---------- Vorliegender Text ----------

Nachkriegszeit und arabische Welt (1945–1970)
Internierung jüdischer Männer nach dem Krieg der Sechs Tage im Lager Abou Zaabal und dann in Tourah
1967-1970·Égypte
Die Bilanz wird genau so wiedergegeben, wie die Quelle sie nennt — nie gerundet, nie mit einer anderen addiert. Die Bilanzen überschneiden sich von Ereignis zu Ereignis.
Nach den Vertreibungen, die auf Suez gefolgt waren, verblieb in Ägypten nur noch ein Überrest der Gemeinde. Mit dem Ausbruch des Sechstagekrieges wurden die jüdischen Männer des Landes in ihren Häusern verhaftet und interniert.
Sie wurden ins Lager Abu Zaabal gebracht, viele danach in das Gefängnis von Tourah, wo sie monatelang und manchmal jahrelang festgehalten wurden, Schlägen und Entbehrungen ausgesetzt. Ihre Freilassung erfolgte nach und nach, durch Vermittlung ausländischer Regierungen und des Roten Kreuzes, und ging fast immer mit einer Ausweisung einher.

---------- Datenauszug ----------

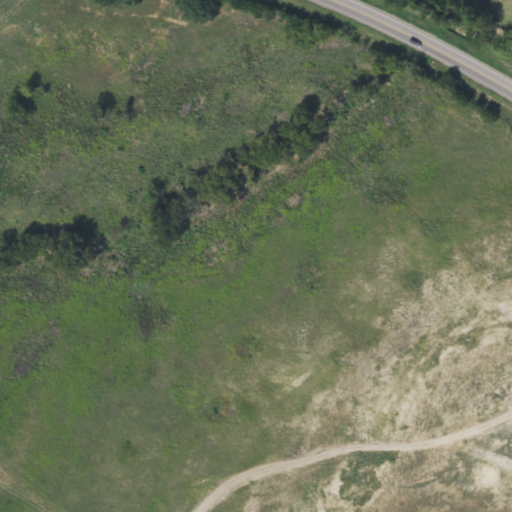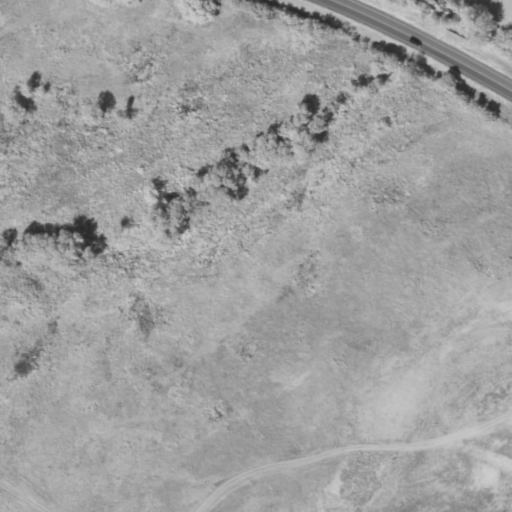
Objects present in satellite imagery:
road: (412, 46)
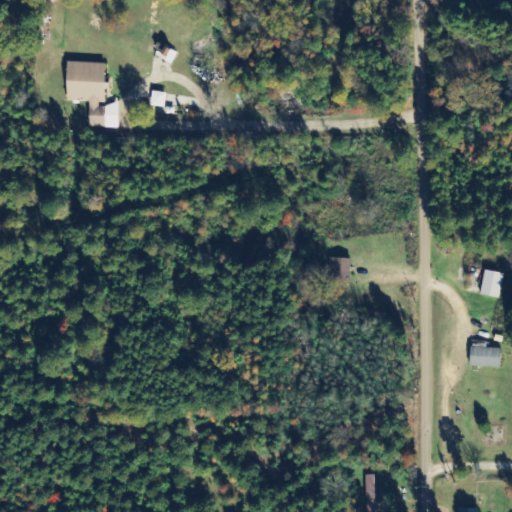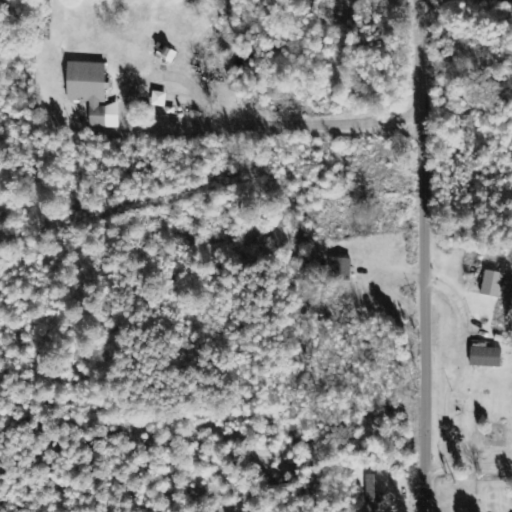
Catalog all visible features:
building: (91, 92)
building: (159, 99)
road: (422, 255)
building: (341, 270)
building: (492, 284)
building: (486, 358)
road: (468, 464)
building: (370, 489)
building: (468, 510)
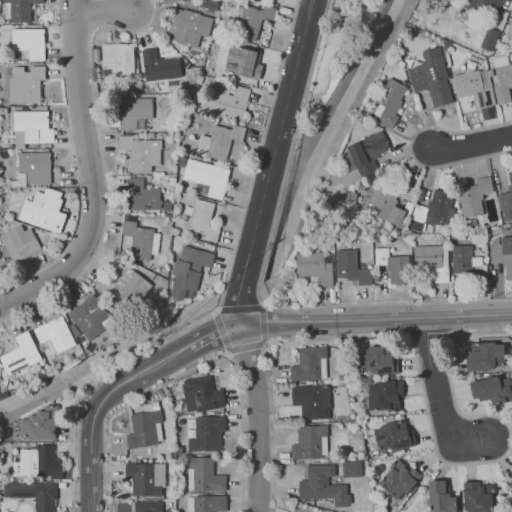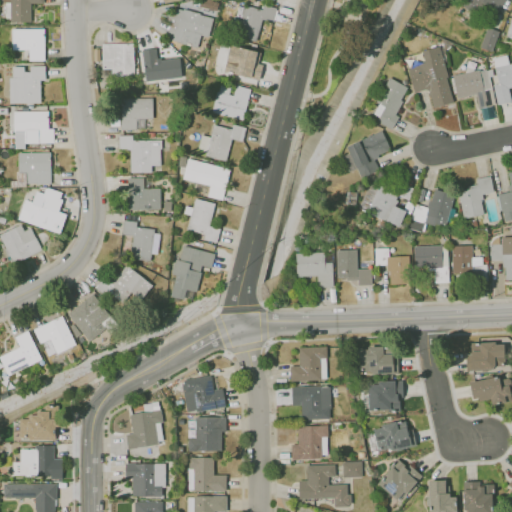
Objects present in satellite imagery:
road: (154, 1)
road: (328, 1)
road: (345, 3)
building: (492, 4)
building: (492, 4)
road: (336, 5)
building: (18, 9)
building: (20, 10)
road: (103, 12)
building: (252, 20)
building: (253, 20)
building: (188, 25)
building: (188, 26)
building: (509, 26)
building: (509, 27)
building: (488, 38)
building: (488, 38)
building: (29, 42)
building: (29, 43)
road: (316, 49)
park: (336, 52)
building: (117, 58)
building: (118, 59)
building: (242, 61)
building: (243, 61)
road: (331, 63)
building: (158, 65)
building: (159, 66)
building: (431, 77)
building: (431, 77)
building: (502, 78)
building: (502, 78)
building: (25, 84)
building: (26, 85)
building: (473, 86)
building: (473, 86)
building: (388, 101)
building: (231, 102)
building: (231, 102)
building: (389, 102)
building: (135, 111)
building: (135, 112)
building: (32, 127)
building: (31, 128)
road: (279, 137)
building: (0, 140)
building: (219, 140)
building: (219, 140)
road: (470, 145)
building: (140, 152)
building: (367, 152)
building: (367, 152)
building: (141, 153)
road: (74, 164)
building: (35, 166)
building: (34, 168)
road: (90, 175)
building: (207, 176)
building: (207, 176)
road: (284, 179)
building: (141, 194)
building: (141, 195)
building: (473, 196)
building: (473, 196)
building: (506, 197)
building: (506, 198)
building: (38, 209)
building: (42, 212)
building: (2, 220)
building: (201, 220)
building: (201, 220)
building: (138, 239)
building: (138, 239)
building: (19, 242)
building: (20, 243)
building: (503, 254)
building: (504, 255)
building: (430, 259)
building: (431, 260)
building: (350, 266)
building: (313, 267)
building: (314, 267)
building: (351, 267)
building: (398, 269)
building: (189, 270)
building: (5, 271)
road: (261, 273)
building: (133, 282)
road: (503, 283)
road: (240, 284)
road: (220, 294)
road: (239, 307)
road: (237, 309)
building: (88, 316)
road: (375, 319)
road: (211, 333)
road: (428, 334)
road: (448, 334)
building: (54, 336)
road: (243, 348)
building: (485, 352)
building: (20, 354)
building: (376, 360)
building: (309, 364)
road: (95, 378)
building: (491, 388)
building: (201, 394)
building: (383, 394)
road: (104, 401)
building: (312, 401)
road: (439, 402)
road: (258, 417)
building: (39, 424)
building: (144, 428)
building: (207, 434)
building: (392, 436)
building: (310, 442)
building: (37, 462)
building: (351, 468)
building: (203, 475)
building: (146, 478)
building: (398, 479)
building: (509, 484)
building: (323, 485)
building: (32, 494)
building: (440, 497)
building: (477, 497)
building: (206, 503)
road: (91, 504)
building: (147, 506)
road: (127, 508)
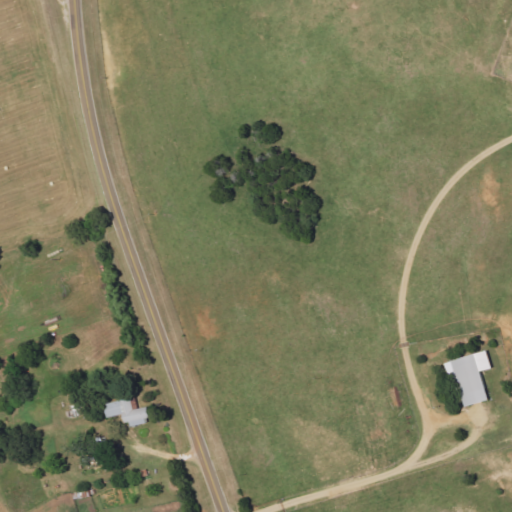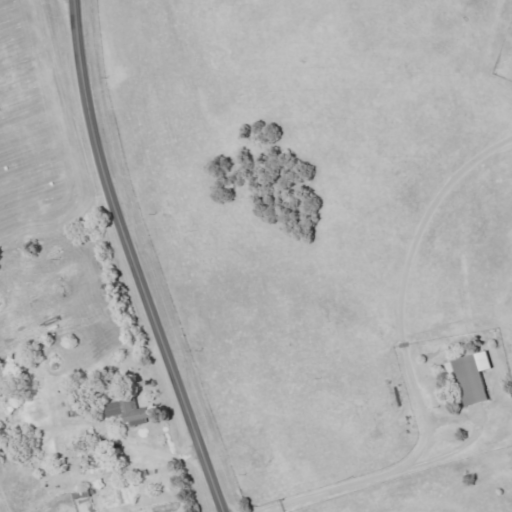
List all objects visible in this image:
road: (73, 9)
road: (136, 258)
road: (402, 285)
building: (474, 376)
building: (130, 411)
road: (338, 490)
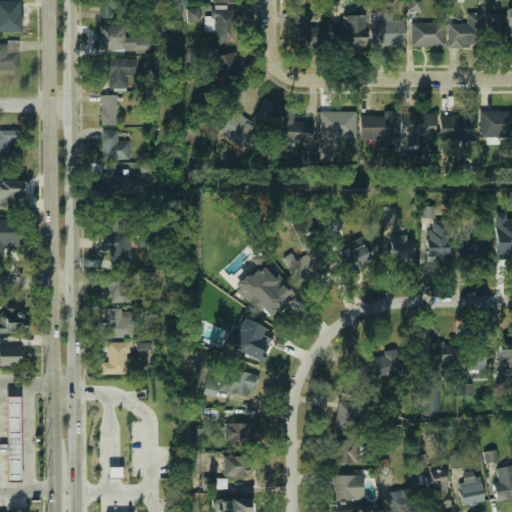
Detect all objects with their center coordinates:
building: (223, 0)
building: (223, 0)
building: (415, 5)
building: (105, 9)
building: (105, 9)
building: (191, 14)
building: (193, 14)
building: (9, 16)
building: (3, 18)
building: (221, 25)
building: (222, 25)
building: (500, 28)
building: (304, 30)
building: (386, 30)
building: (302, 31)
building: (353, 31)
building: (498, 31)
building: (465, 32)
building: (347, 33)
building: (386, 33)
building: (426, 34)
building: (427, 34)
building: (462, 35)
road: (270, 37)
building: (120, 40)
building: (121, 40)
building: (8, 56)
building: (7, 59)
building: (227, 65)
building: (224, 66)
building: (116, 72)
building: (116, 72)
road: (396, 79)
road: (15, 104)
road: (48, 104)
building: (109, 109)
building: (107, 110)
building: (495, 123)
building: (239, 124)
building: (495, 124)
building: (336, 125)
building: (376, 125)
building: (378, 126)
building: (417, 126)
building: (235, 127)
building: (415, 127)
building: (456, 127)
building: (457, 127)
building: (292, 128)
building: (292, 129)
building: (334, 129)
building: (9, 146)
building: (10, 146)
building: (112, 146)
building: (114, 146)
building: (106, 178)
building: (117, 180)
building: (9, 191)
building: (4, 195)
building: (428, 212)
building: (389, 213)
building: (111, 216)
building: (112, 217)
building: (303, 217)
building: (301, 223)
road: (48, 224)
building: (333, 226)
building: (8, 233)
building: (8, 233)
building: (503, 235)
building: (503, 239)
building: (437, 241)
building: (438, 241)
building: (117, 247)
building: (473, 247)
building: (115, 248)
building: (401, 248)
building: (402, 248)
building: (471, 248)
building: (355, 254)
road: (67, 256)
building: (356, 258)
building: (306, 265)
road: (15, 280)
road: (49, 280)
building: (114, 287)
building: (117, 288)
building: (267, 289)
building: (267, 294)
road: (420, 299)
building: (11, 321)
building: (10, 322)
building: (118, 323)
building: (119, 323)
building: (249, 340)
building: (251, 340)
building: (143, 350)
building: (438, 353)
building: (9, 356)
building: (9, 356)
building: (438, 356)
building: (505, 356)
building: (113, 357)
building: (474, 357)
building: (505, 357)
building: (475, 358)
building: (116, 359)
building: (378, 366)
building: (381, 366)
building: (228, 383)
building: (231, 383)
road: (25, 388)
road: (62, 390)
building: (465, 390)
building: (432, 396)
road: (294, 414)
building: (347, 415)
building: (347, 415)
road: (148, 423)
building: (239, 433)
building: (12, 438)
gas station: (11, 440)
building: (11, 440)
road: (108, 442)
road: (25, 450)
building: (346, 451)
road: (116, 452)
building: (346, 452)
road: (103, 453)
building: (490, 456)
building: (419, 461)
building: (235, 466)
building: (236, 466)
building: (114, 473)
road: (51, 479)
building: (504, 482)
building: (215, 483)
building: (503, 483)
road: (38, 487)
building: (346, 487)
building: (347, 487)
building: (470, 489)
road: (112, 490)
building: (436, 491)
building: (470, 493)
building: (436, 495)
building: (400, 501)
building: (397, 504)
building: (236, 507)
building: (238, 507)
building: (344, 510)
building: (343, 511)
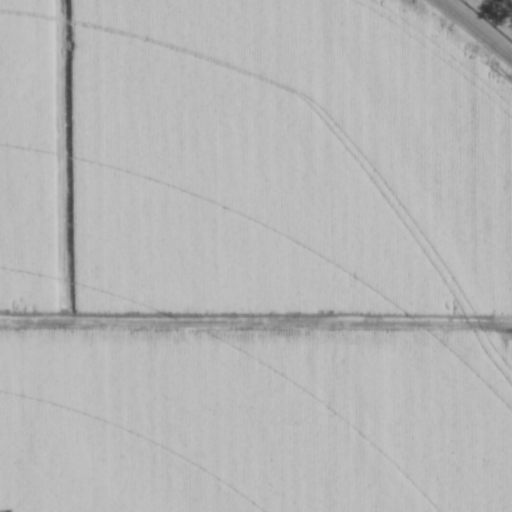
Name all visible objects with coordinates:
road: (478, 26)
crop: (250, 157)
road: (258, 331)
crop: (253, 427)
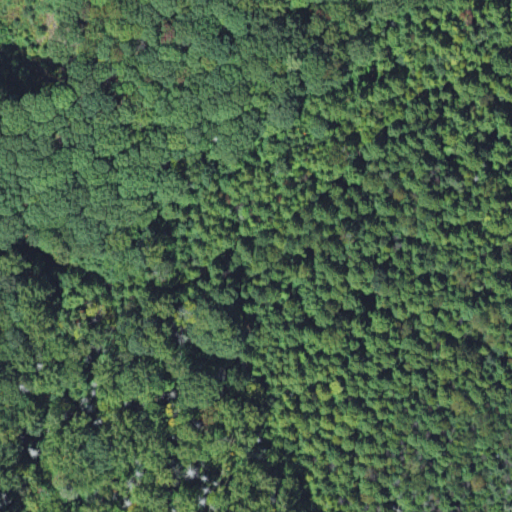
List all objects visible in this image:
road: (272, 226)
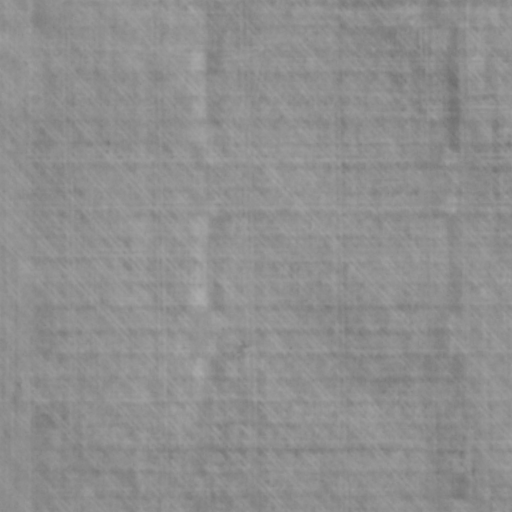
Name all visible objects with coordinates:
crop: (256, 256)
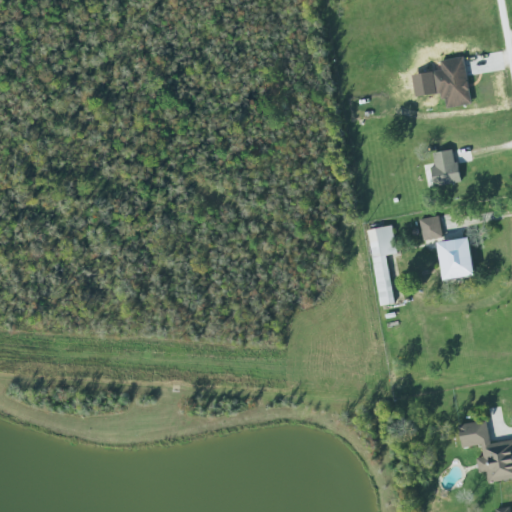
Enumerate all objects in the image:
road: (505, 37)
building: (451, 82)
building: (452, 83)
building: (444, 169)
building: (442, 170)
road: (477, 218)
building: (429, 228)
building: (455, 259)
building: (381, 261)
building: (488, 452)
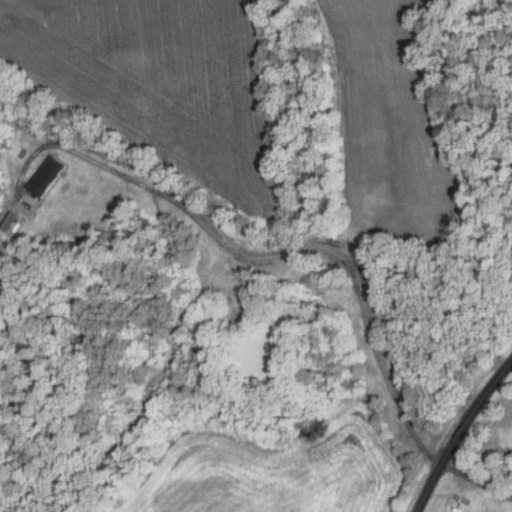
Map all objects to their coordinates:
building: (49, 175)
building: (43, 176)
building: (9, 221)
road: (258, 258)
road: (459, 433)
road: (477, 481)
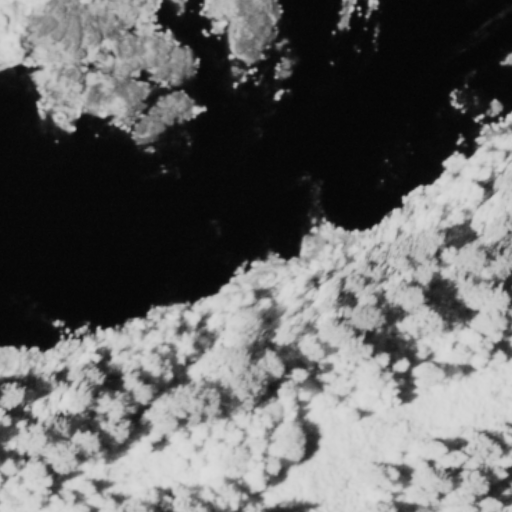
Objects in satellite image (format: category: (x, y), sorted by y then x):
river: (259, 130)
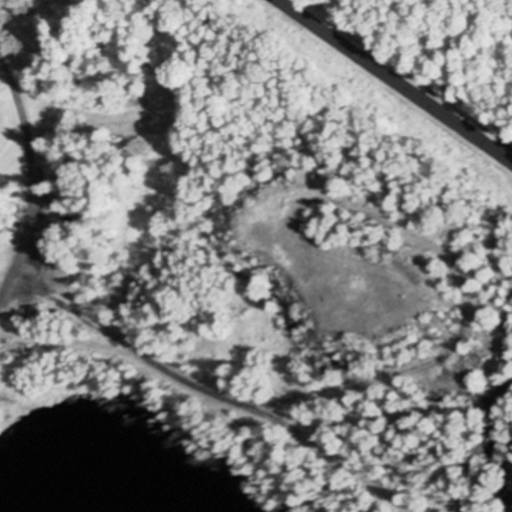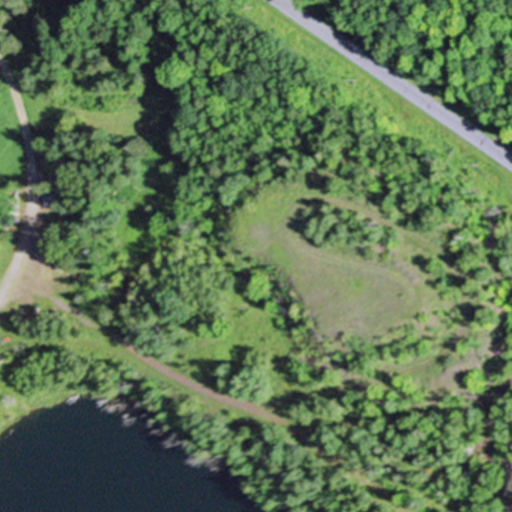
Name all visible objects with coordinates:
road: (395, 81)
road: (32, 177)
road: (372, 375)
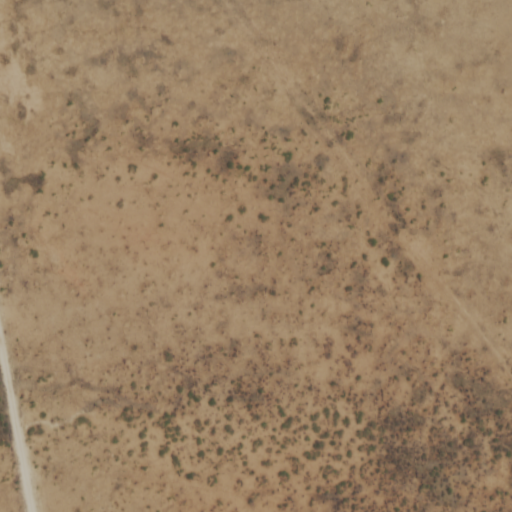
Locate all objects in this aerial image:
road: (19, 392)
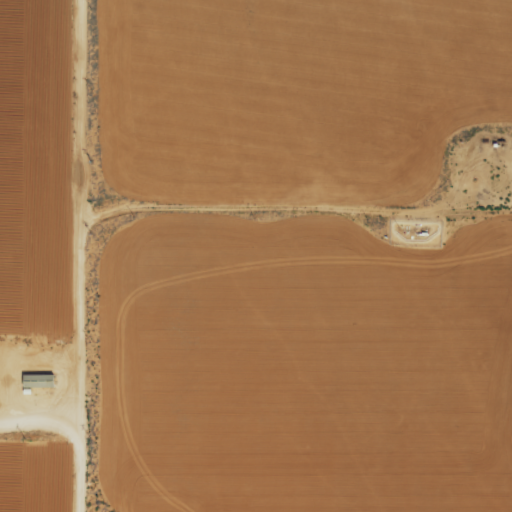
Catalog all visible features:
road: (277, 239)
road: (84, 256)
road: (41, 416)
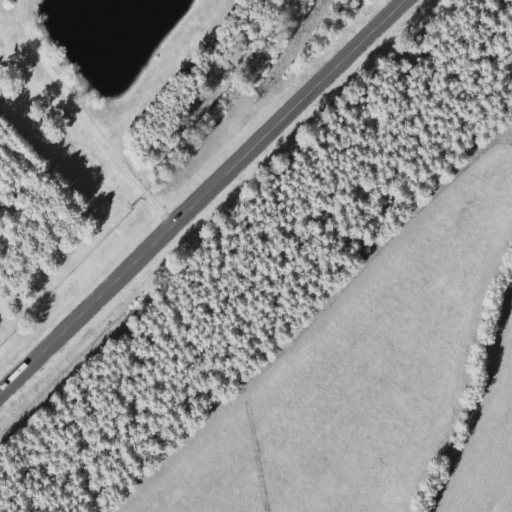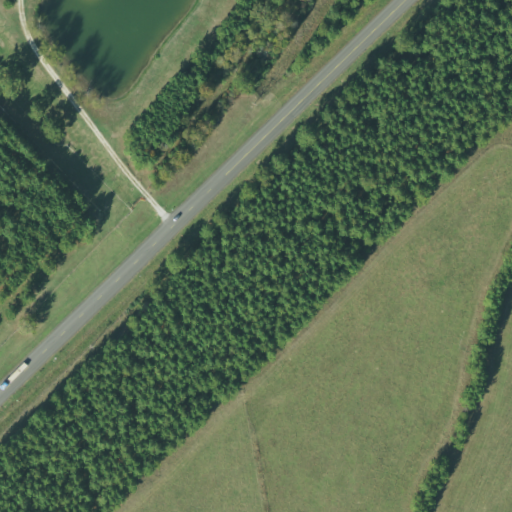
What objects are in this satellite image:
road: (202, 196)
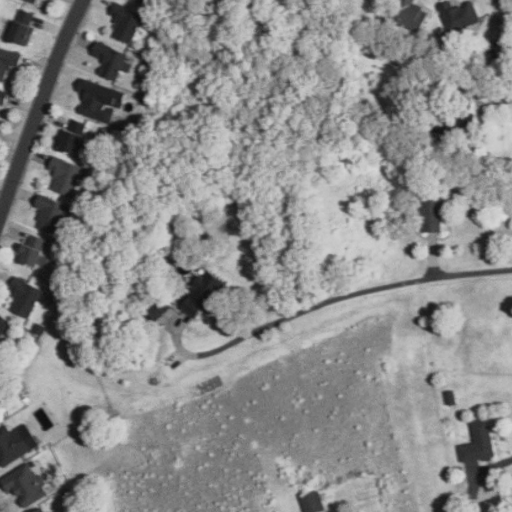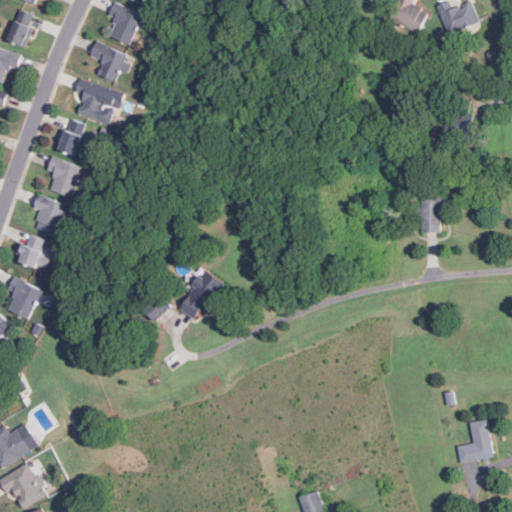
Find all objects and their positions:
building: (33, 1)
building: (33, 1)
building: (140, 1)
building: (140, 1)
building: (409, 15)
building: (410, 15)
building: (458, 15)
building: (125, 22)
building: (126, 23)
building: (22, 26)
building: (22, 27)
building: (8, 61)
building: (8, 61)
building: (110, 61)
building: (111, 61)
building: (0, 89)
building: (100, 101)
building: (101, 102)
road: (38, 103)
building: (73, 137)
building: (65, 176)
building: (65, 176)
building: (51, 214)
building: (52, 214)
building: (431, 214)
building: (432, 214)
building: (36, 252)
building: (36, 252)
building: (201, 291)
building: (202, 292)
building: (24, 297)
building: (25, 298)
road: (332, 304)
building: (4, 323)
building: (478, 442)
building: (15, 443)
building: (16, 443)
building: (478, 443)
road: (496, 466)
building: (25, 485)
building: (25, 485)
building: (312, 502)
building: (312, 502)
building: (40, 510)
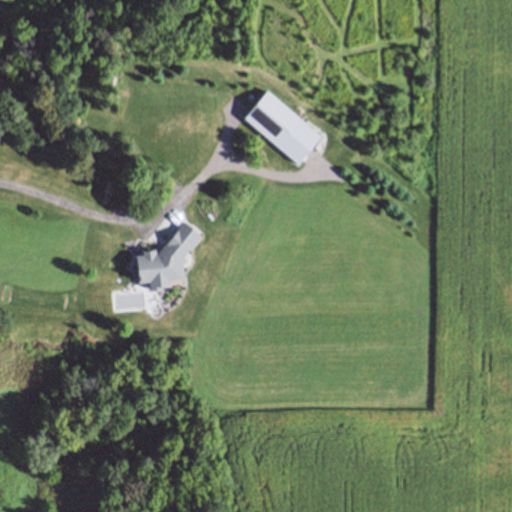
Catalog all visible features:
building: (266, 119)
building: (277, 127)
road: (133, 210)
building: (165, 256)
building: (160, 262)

----------

# Zu bearbeitende Aufgaben
**a.** Gib aus dem Text über die Internierung in Ägypten alles von „Nachkriegszeit und arabische“ bis hinunter zu „Ereignis zu Ereignis.“ wortgetreu wieder.
**b.** Führe den Text über die Internierung in Ägypten bitte ab seinem letzten Satz weiter.

# Lösungen in Reihenfolge
**a.**
Nachkriegszeit und arabische Welt (1945–1970)
Internierung jüdischer Männer nach dem Krieg der Sechs Tage im Lager Abou Zaabal und dann in Tourah
1967-1970·Égypte
Die Bilanz wird genau so wiedergegeben, wie die Quelle sie nennt — nie gerundet, nie mit einer anderen addiert. Die Bilanzen überschneiden sich von Ereignis zu Ereignis.

**b.**
Dies ist der letzte Akt einer Geschichte, die in der Zeit der Ptolemäer begann: Nach diesen Internierungen verblieben in Ägypten nur noch einige Dutzend Familien.
- Zeitraum :
- Nachkriegszeit und arabische Welt (1945–1970)
- Art :
- Militärische Unterdrückung
- Region :
- Ägypten und Maghreb
- Land :
- Égypte
Gudrun Krämer, *The Jews in Modern Egypt* ; Joel Beinin, *The Dispersion of Egyptian Jewry*.